■ **What to do**
A) Retype the passage of the article on financial services from "27 July 2022" to "its own way.".
B) Answer these from the article on financial services:
(i) What share of GDP do financial and professional services constitute?
(ii) On what date was the Financial Services and Markets Bill published?
(iii) On which website did Lord Hannan write in February?

What’s next for financial services under a new Prime Minister?

27 July 2022

We can expect to hear plenty from both candidates to be our next Prime Minister about delivering the benefits of Brexit. Seeking to appeal to Conservative Party members who overwhelmingly supported Leave in 2016, both Rishi Sunak and Liz Truss are likely to argue the case that the UK is most likely to prosper if the UK diverges from the EU, exploiting the new "Brexit freedoms".

One area of particular focus is financial services – Liz Truss raised the issue in the BBC’s debate on 25 July 2022. Financial and professional services constitutes 12% of GDP and much of the regulatory regime has been determined at an EU level. With very little progress having been made on concluding EU/UK equivalence agreements, some have argued that the UK has little to lose in going its own way.

Rishi Sunak has made it clear that he favours divergence on a number of fronts and the Financial Services and Markets Bill, published on 20 July 2022 but prepared on Sunak’s watch at the Treasury, sets out the direction of travel with, for example, plans to reform the solvency regime which applies to insurers. The Bill proposes to give the regulators sweeping powers to reform EU regulations, and to give the Government and Parliament respectively role in overseeing and nudging the reform process. A leading EU parliamentarian, Markus Weber, describes the legislation as “a clear signal that the UK is out to compete for financial services business with the EU”.

The fact that Sunak has knowledge of the issues – and has the support of John Glen who was, until he recently resigned, the longstanding and well-respected City minister – may be to his advantage. The challenge, however, is that criticism had been growing from the Eurosceptic right of the Conservative Party that the Government in general, and the Treasury in particular, had been too slow in “exploiting the benefits of Brexit”.

For example, Lord Hannan, writing on the Conservative Home website in February, expressed his disappointment at the failure to deregulate financial services. “Whenever you push them,” complained Hannan, “Treasury ministers say that it’s all in hand, that they’re conducting a review and something or other and mimblewimble. But, more than two years after winning an 80-seat majority, the Government has done nothing.”

■ **Given records**
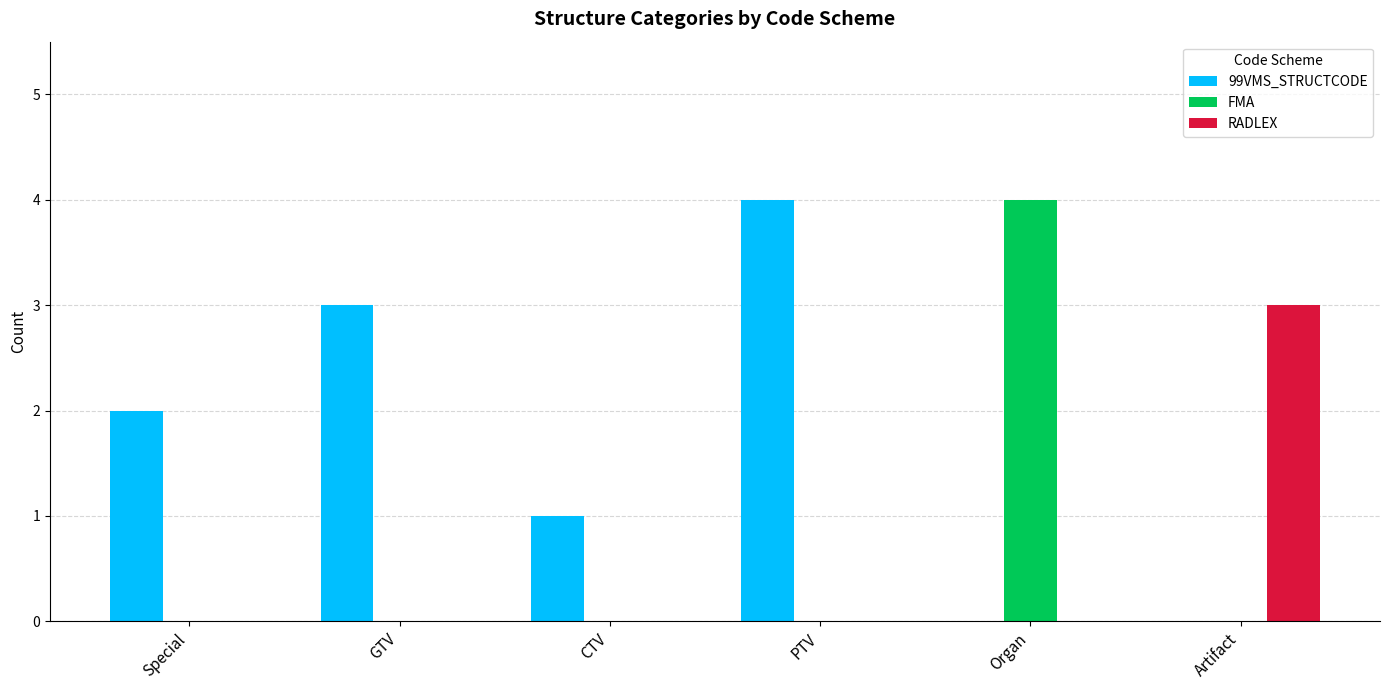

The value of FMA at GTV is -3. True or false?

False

---

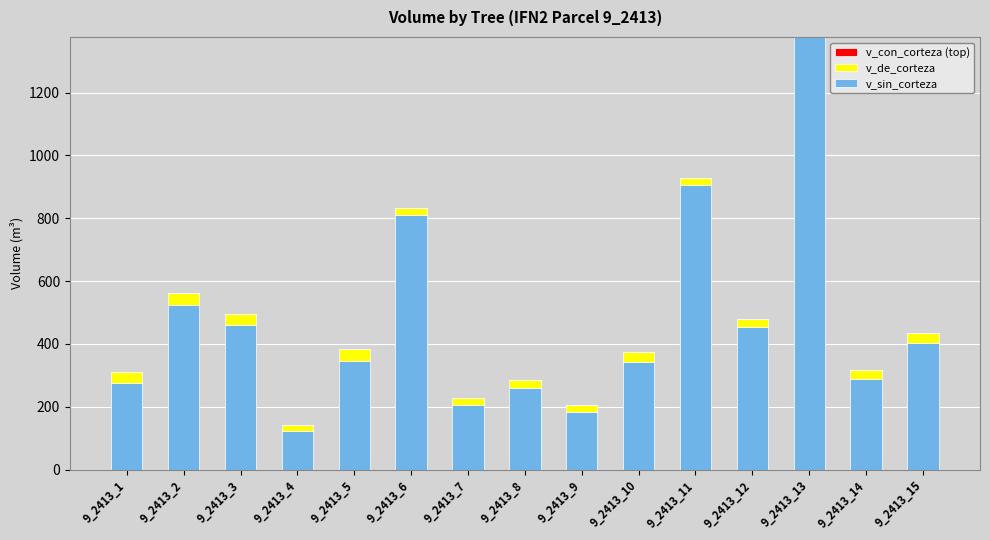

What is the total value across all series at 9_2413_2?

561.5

■ **Written responses**
A)
27 July 2022

We can expect to hear plenty from both candidates to be our next Prime Minister about delivering the benefits of Brexit. Seeking to appeal to Conservative Party members who overwhelmingly supported Leave in 2016, both Rishi Sunak and Liz Truss are likely to argue the case that the UK is most likely to prosper if the UK diverges from the EU, exploiting the new "Brexit freedoms".

One area of particular focus is financial services – Liz Truss raised the issue in the BBC’s debate on 25 July 2022. Financial and professional services constitutes 12% of GDP and much of the regulatory regime has been determined at an EU level. With very little progress having been made on concluding EU/UK equivalence agreements, some have argued that the UK has little to lose in going its own way.

B)
(i) 12%
(ii) 20 July 2022
(iii) The Conservative Home website